# Given data
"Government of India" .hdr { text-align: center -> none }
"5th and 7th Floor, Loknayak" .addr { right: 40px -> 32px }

* * *

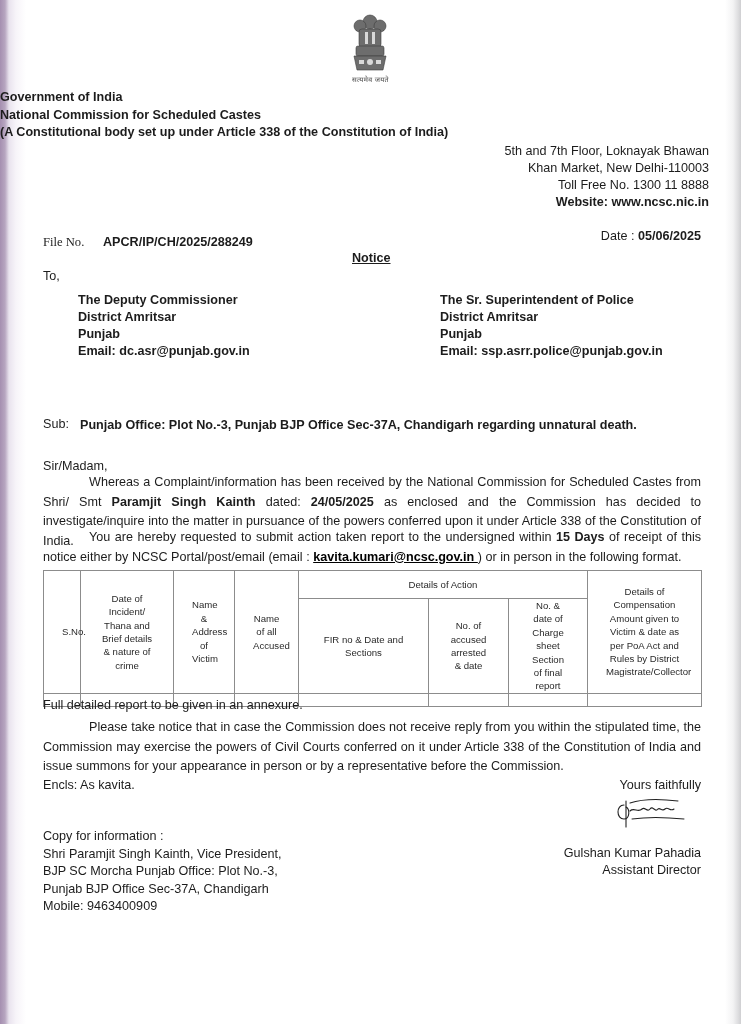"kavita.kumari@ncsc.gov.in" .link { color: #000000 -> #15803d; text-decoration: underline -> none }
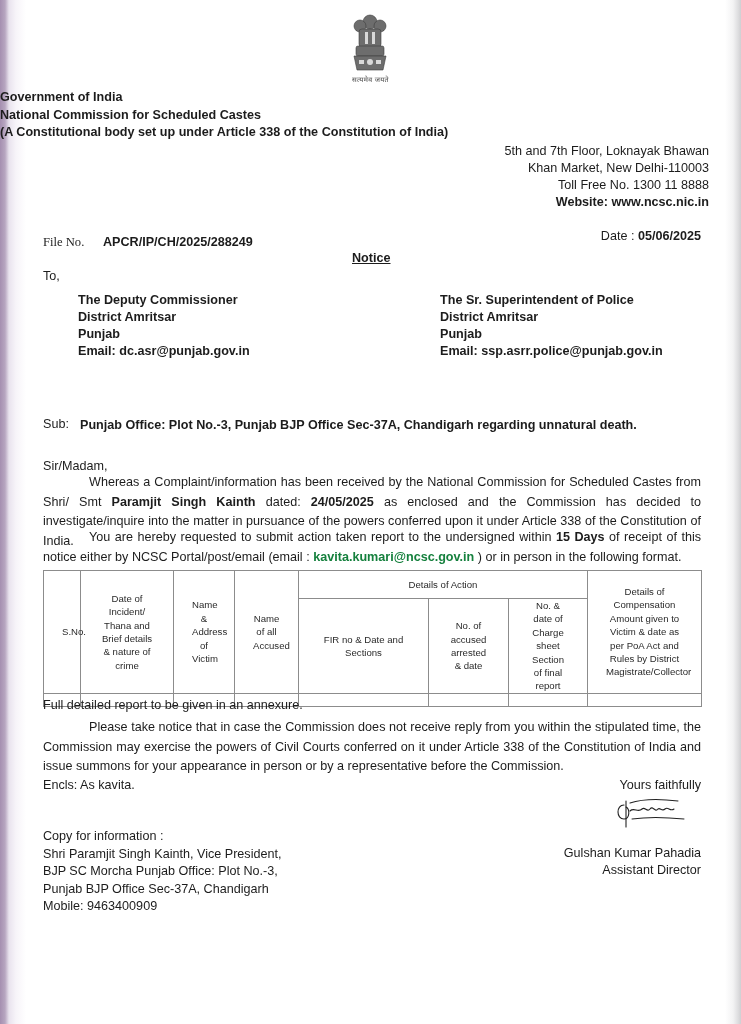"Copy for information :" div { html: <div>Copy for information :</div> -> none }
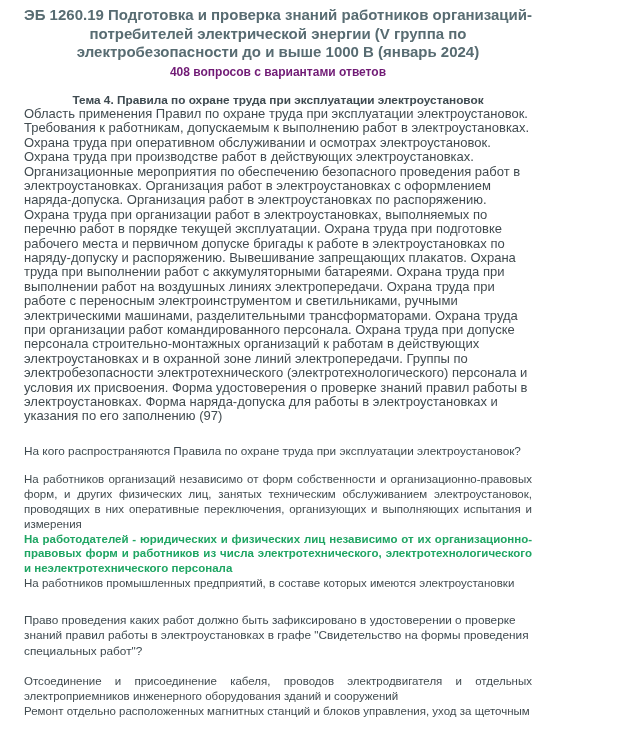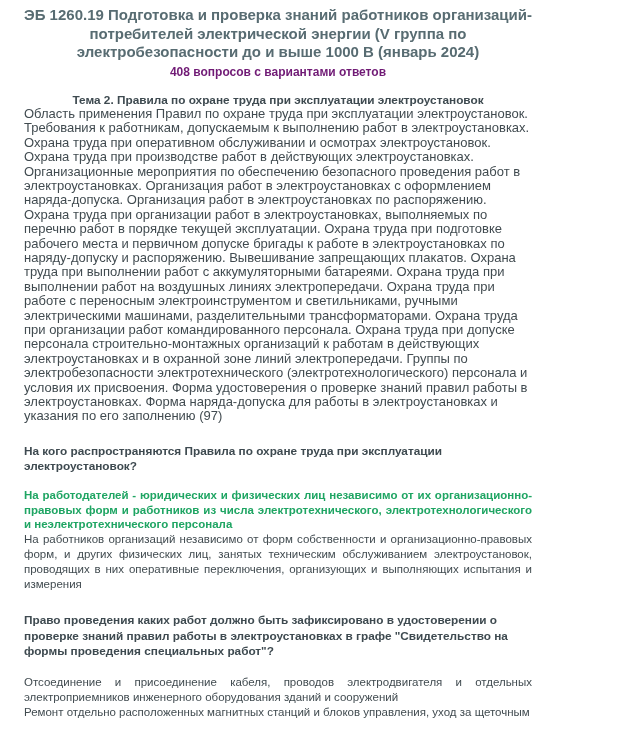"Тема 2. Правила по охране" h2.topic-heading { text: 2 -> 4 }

# Exercise description
Reproduce word for word the material above, starting with the line that has "text-align: center ->" and stopping after the line that has "right: 40px ->".

# Solution for this task
"Government of India" .hdr { text-align: center -> none }
"5th and 7th Floor, Loknayak" .addr { right: 40px -> 32px }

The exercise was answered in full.